Omer Mustafa – i221180 Fahad Ahmad – i221087

https://github.com/fahadahmad9/HPC\_Project.git

Optimized cuda implementation for mnist neural network

HPC Project

**INTRODUCTION**

This report details the changes, speed improvements, and key optimizations across four versions (V1 to V4) of a neural network trained on the MNIST dataset. Execution times per epoch and hardware configurations are analyzed to explain performance trends.

**VERSION OVERVIEW**

1. **V1 (CPU Implementation)**

* Hardware: Ryzen 9 5900HS (CPU-only).
* Key Features:
  + Sequential processing with nested loops for matrix operations.
  + No GPU or parallelization.
  + Processes one sample at a time (no batching).
* Performance: 15 seconds/epoch on average.

1. **V2 (Initial GPU Port)**

* Hardware: RTX 3060 (GPU).
* Changes from V1:
  1. CUDA Integration:
     + Kernels for matrix multiplication, ReLU, softmax, and backpropagation.
     + Memory allocation and transfers between CPU/GPU.
  2. Per-Sample Processing:
     + Each sample is processed individually (no batch optimization).
     + Frequent host-device memory transfers for every sample.
  3. Naive Kernel Design:
     + Suboptimal grid/block configurations.
     + No utilization of advanced GPU features.
* Performance: 57 seconds/epoch (slower than V1).
* Speedup Analysis:
  1. Overhead from frequent memory transfers and inefficient kernel launches negated GPU parallelism benefits.

1. **V3 (Batch-Optimized GPU)**

* Hardware: RTX 3060 (GPU).
* Changes from V2:
  1. Batch Processing (BATCH\_SIZE = 128):
     + Aggregates gradients over a batch before updating weights.
     + Reduces kernel launches and memory transfers.
  2. Optimized Kernels:
     + Batched kernels for forward/backward passes (e.g., forward\_hidden\_batch, update\_W2\_batch).
     + Efficient grid/block configurations (e.g., dim3 hiddenBlock(256, 1)).
  3. Atomic Operations:
     + Custom atomicAddDouble for double-precision reductions.
  4. Memory Efficiency:
     + Preallocates device memory for batches, minimizing transfers.
* Performance: 7 seconds/epoch (8.14x speedup over V2).
* Speedup Drivers:
  1. Batch processing reduced kernel launch overhead.
  2. Parallel gradient aggregation and optimized memory access patterns.

1. **V4 (Tensor Core Experiment)**

* **V4’s Extreme Speedup**:
  + **100x faster than V1 (CPU)** and **46.6x faster than V3** due to:
    - Aggressive Tensor Core optimizations (e.g., forced FP16/FP32 mixed precision).
    - Radical kernel redesign (e.g., fused operations, reduced synchronization).
    - **Accuracy Collapse**: Training accuracy drops to **<30%** due to:
* **Numerical instability** from improper mixed-precision handling (e.g., loss scaling skipped).
* **Overly simplified model architecture** to meet Tensor Core constraints (e.g., reduced hidden layer size).
* **V3 vs.
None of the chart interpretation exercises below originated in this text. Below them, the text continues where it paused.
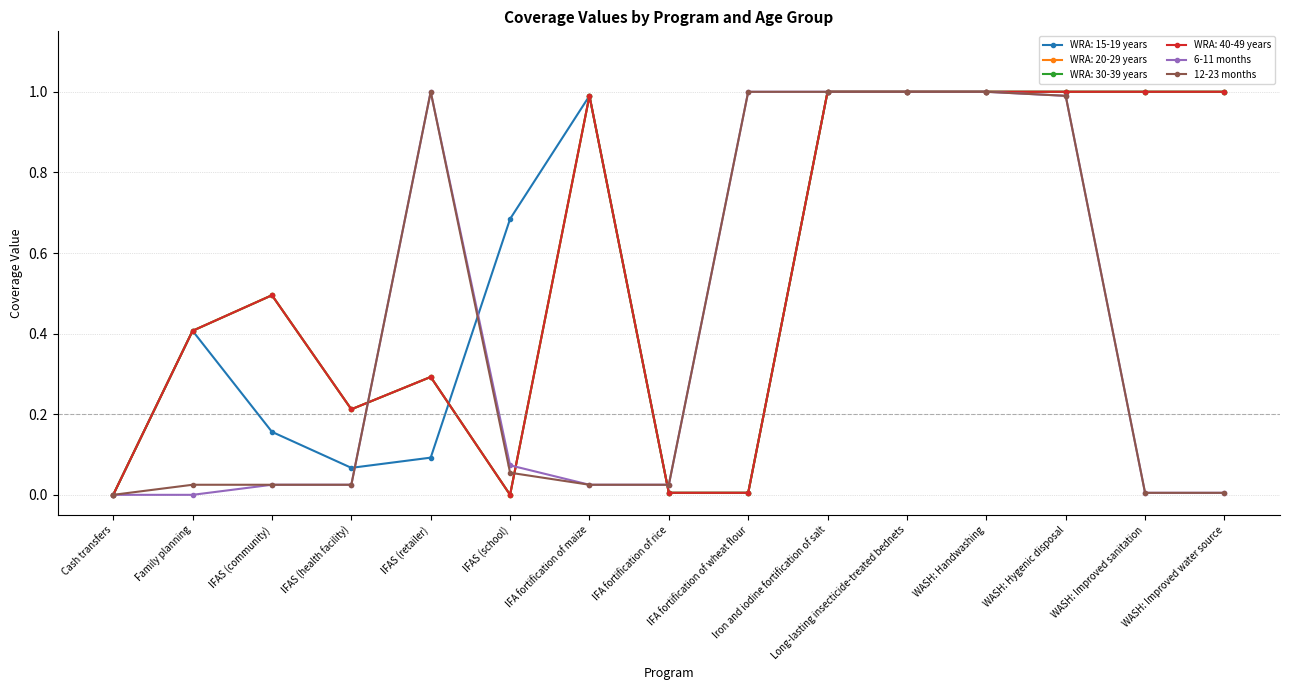

Which series has the largest range (max minus min)?

6-11 months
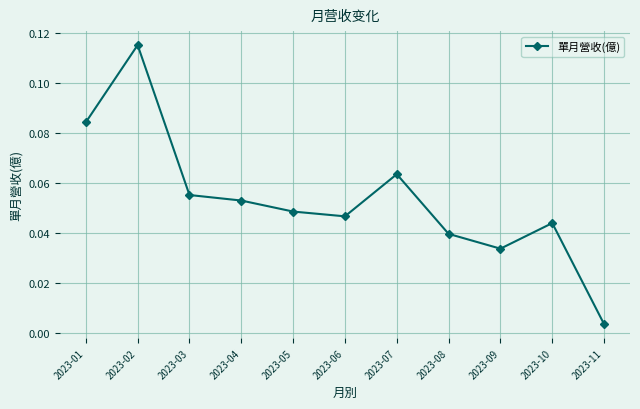

Where is the first local minimum?

2023-06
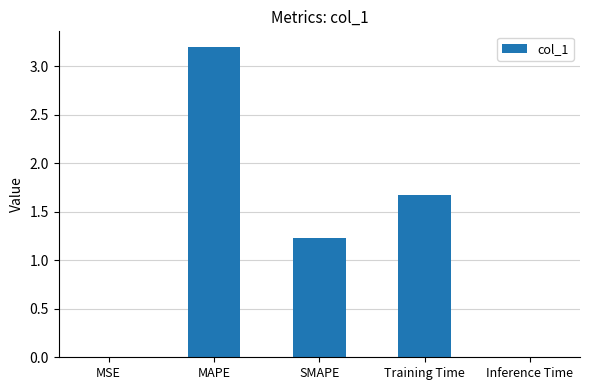

Where is the data nearest to the value 1?

SMAPE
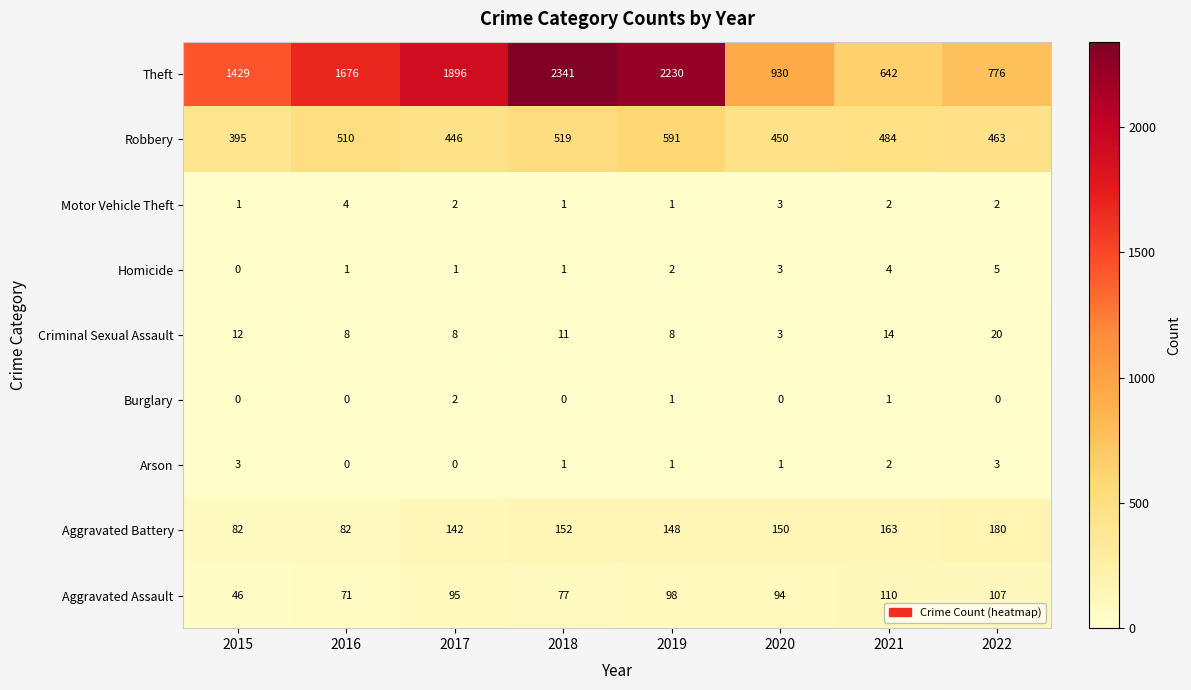

What is the maximum value shown in the chart?

2341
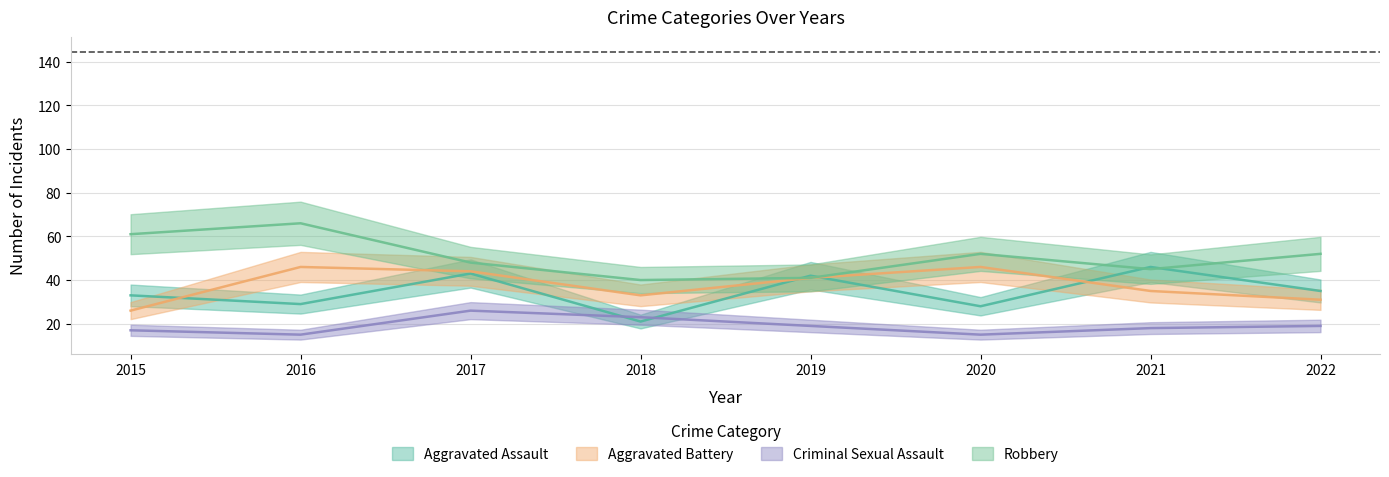

Reading right to left, list all the values displayed in this chart.

Aggravated Assault: 2022=35	2021=46	2020=28	2019=42	2018=21	2017=43	2016=29	2015=33
Aggravated Battery: 2022=31	2021=35	2020=46	2019=41	2018=33	2017=44	2016=46	2015=26
Criminal Sexual Assault: 2022=19	2021=18	2020=15	2019=19	2018=23	2017=26	2016=15	2015=17
Robbery: 2022=52	2021=45	2020=52	2019=41	2018=40	2017=48	2016=66	2015=61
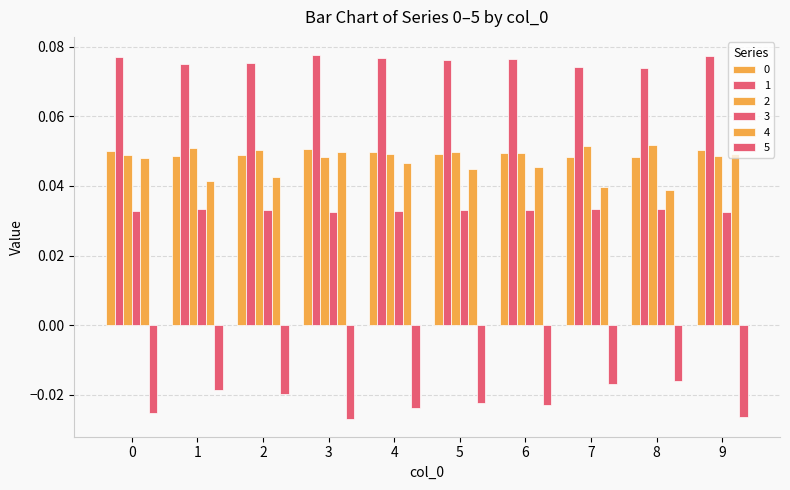

What is the maximum value for 1?

0.1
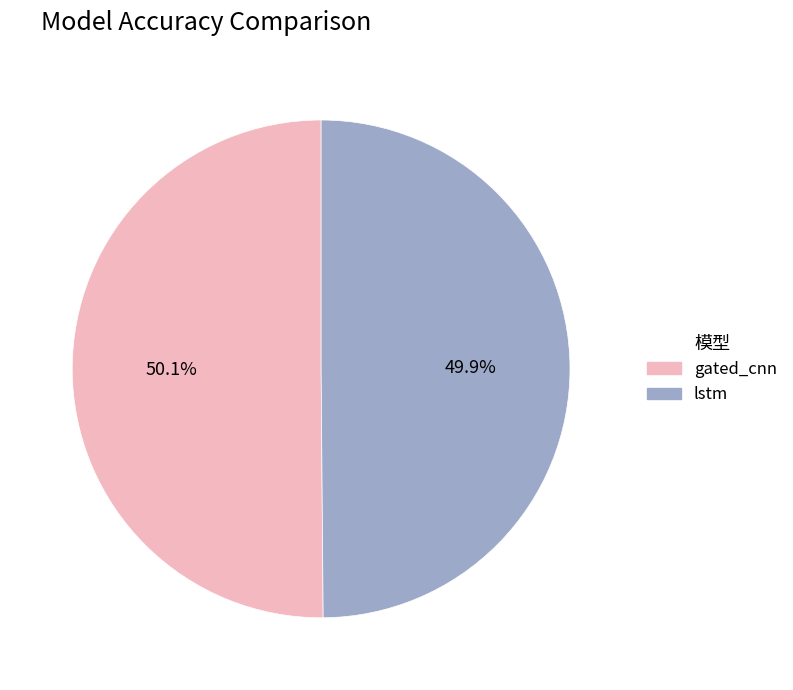

Is it true that lstm is 50% of the pie?

True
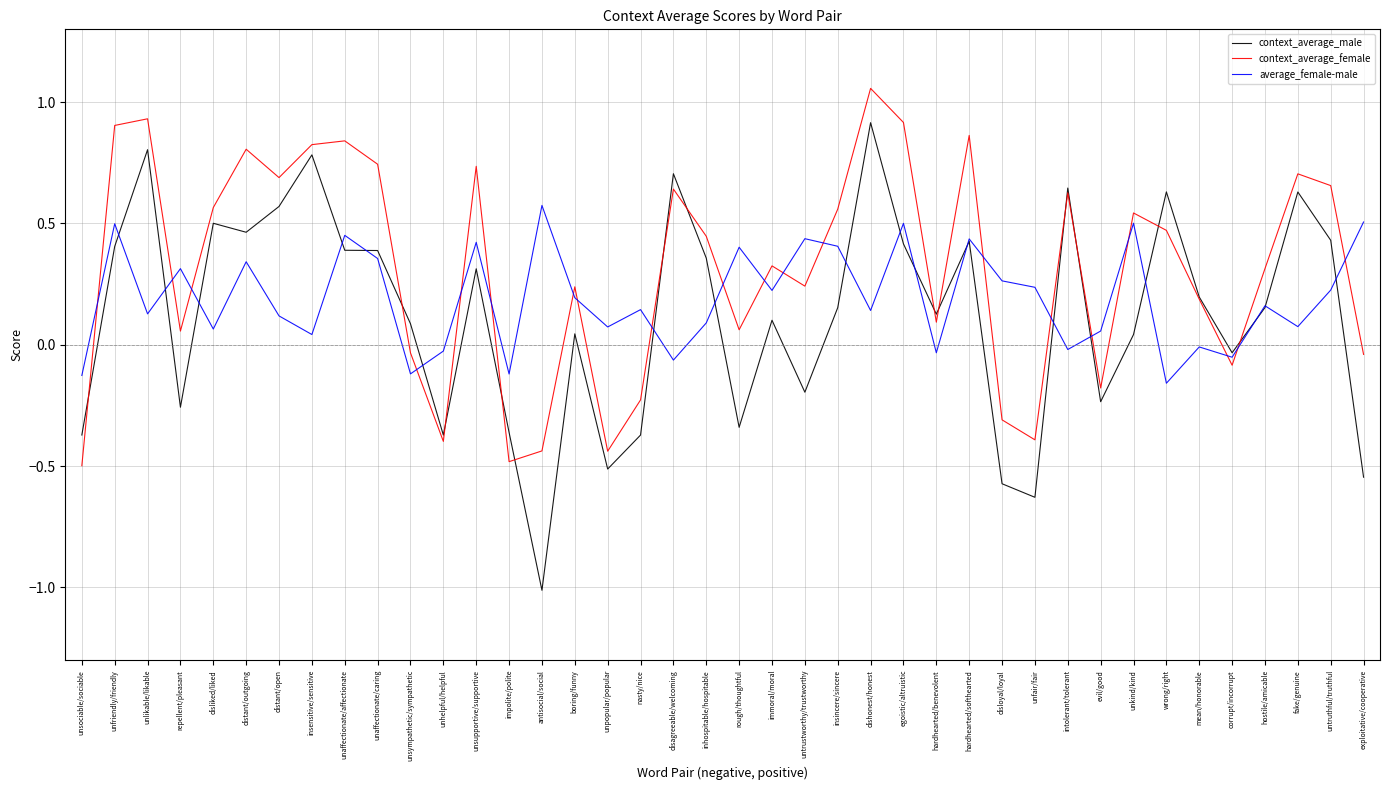

Rank the series at wrong/right from highest to lowest value.

context_average_male, context_average_female, average_female-male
V4 Trade-off**:
* **Speed**: V4 achieves unprecedented speed (**0.15s/epoch**) but sacrifices learning capability.
* **Accuracy**: V4’s accuracy is unusable for MNIST, while V3 balances speed (7s) and accuracy (~94%).
* **Root Cause of V4’s Failure**:
  + **Improper Mixed-Precision Training**: Missing loss scaling or gradient clipping led to vanishing/exploding gradients.
  + **Tensor Core Misalignment**: Input/hidden layer dimensions (784/128) do not align with Tensor Core tiles (16x16), causing approximation errors.
  + **Over-Optimization**: Kernel fusion or loop unrolling likely introduced computation errors.

**PERFORMANCE SUMMARY**

| **Version** | **Hardware** | **Time/Epoch (Average)** | **Speedup vs. Previous** | **Key Change** |
| --- | --- | --- | --- | --- |
| V1 | Ryzen 9 5900HS | 15s | Baseline | CPU Sequential |
| V2 | RTX 3060 | 57s | 0.25x | Naive GPU Port |
| V3 | RTX 3060 | 7s | 8.14x | Batch Processing |
| V4 | RTX 3060 | 0.15s | 46.6x | Tensor Core |

**KEY TAKEAWAYS**

1. **V2 (GPU) Slower Than V1 (CPU):**
   * Lack of batching and excessive memory transfers made GPU overhead worse than CPU efficiency.
2. **V3’s Success:**
   * Batch processing and optimized kernels maximized GPU parallelism, achieving a 8.14x speedup over V2.
3. **V4’s Failure:**
   * Tensor Cores underperformed due to FP64 usage and unaligned matrix dimensions. FP16/FP32 would yield better results.